Le palladianisme anglais

Hérité des travaux d’Andrea Palladio, le palladianisme apparait dès le XVIIème siècle  en Europe. Jamais cependant ne s’est-il autant développé dans les îles britanniques et par conséquent en Amérique du Nord. En effet, au moment où le baroque bat son plein en Europe, les Anglais eux préfèrent un style plus sobre et géométrique. Alors, qu’est-ce que le palladianisme ? Comment se développe-t-il ?

> **Consignes de l'exercice**:
[1] Répondez aux questions suivantes à partir de l'extrait sur le palladianisme anglais.
(a) De quels travaux le palladianisme est-il hérité ?
(b) À partir de quel siècle apparaît-il en Europe ?
(c) Quel style bat son plein en Europe au moment où les Anglais préfèrent un style plus sobre ?
[2] Selon l'extrait, pourquoi le palladianisme s'est-il davantage développé dans les îles britanniques qu'ailleurs ? Répondez en une à trois phrases.
[3] Reproduisez fidèlement le passage de l'extrait qui commence par « Hérité des travaux » et se poursuit jusqu'à « Comment se développe-t-il ? ».
Le matériel présenté après cet extrait n'a aucun lien avec lui.

> **Données fournies**:
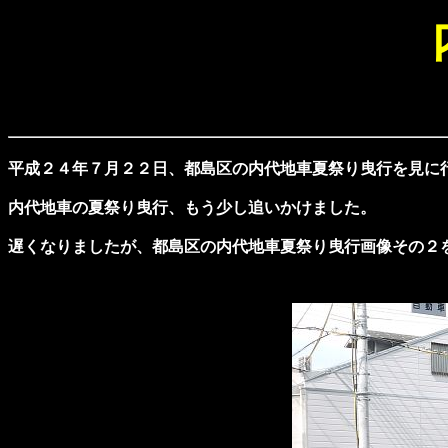
平成２４年７月２２日、都島区の内代地車夏祭り曳行を見に
内代地車の夏祭り曳行、もう少し追いかけました。
遅くなりましたが、都島区の内代地車夏祭り曳行画像その２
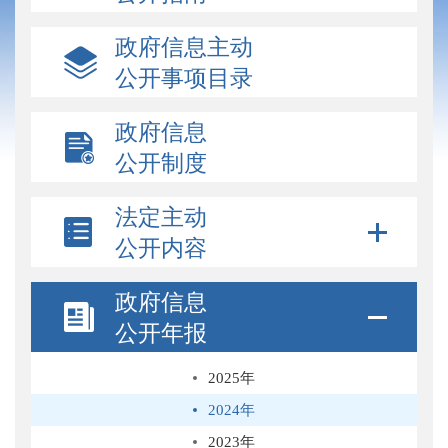
政府信息主动
公开事项目录
政府信息
公开制度
法定主动
公开内容
政府信息
公开年报
2025年
2024年
2023年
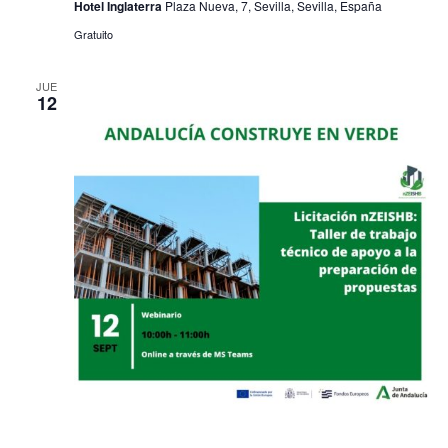
Hotel Inglaterra
Plaza Nueva, 7, Sevilla, Sevilla, España
Gratuito
JUE
12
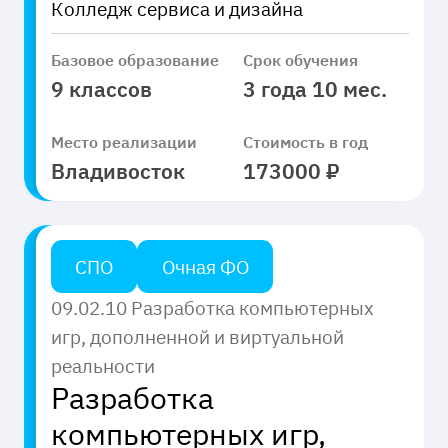
Колледж сервиса и дизайна
Базовое образование
Срок обучения
9 классов
3 года 10 мес.
Место реализации
Стоимость в год
Владивосток
173000 ₽
СПО
Очная ФО
09.02.10 Разработка компьютерных
игр, дополненной и виртуальной
реальности
Разработка
компьютерных игр,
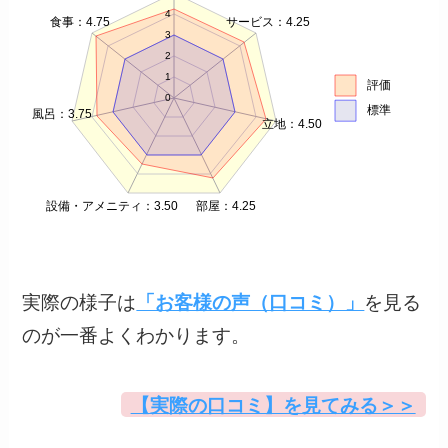
4
食事：4.75
サービス：4.25
3
2
1
評価
0
標準
風呂：3.75
立地：4.50
設備・アメニティ：3.50
部屋：4.25
実際の様子は
「お客様の声（口コミ）」
を見る
のが一番よくわかります。
【実際の口コミ】を見てみる＞＞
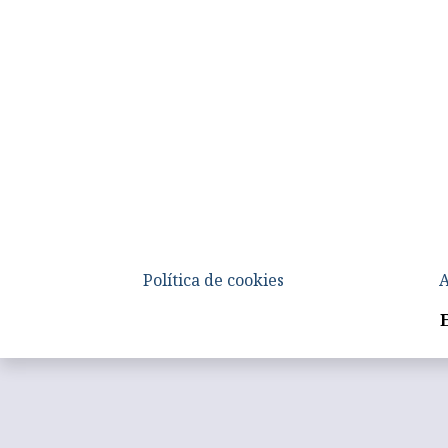
Política de cookies
A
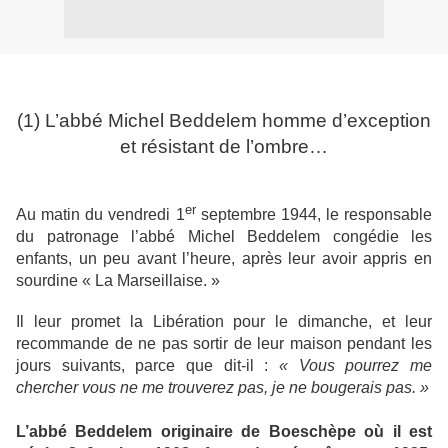
(1) L’abbé Michel Beddelem homme d’exception
et résistant de l’ombre…
er
Au matin du vendredi 1
septembre 1944, le responsable
du patronage l’abbé Michel Beddelem congédie les
enfants, un peu avant l’heure, après leur avoir appris en
sourdine « La Marseillaise. »
Il leur promet la Libération pour le dimanche, et leur
recommande de ne pas sortir de leur maison pendant les
jours suivants, parce que dit-il :
« Vous pourrez me
chercher vous ne me trouverez pas, je ne bougerais pas. »
L’abbé Beddelem originaire de Boeschèpe où il est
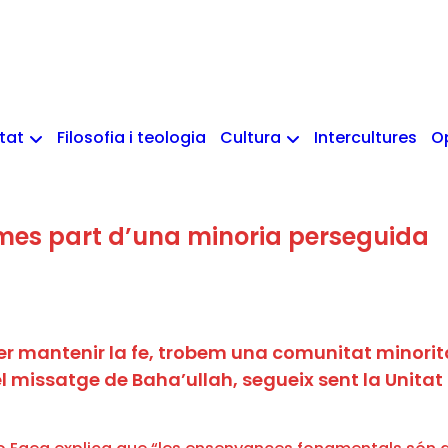
etat
Filosofia i teologia
Cultura
Intercultures
O
ormes part d’una minoria perseguida
per mantenir la fe, trobem una comunitat minori
el missatge de Baha’ullah, segueix sent la Unita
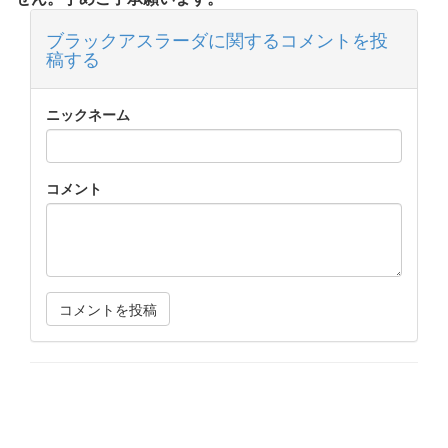
ブラックアスラーダに関するコメントを投
稿する
ニックネーム
コメント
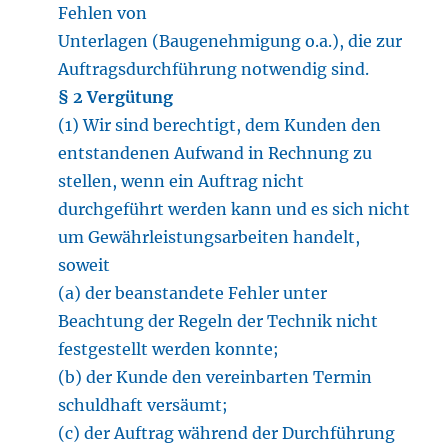
Fehlen von
Unterlagen (Baugenehmigung o.a.), die zur
Auftragsdurchführung notwendig sind.
§ 2 Vergütung
(1) Wir sind berechtigt, dem Kunden den
entstandenen Aufwand in Rechnung zu
stellen, wenn ein Auftrag nicht
durchgeführt werden kann und es sich nicht
um Gewährleistungsarbeiten handelt,
soweit
(a) der beanstandete Fehler unter
Beachtung der Regeln der Technik nicht
festgestellt werden konnte;
(b) der Kunde den vereinbarten Termin
schuldhaft versäumt;
(c) der Auftrag während der Durchführung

> **Corrigé de l'exercice**:
[1]
(a) Des travaux d'Andrea Palladio.
(b) Dès le XVIIe siècle.
(c) Le baroque.

[2] Au moment où le baroque bat son plein en Europe, les Anglais préfèrent un style plus sobre et géométrique. C'est ce goût qui explique que le palladianisme ne se soit jamais autant développé que dans les îles britanniques.

[3]
Hérité des travaux d’Andrea Palladio, le palladianisme apparait dès le XVIIème siècle  en Europe. Jamais cependant ne s’est-il autant développé dans les îles britanniques et par conséquent en Amérique du Nord. En effet, au moment où le baroque bat son plein en Europe, les Anglais eux préfèrent un style plus sobre et géométrique. Alors, qu’est-ce que le palladianisme ? Comment se développe-t-il ?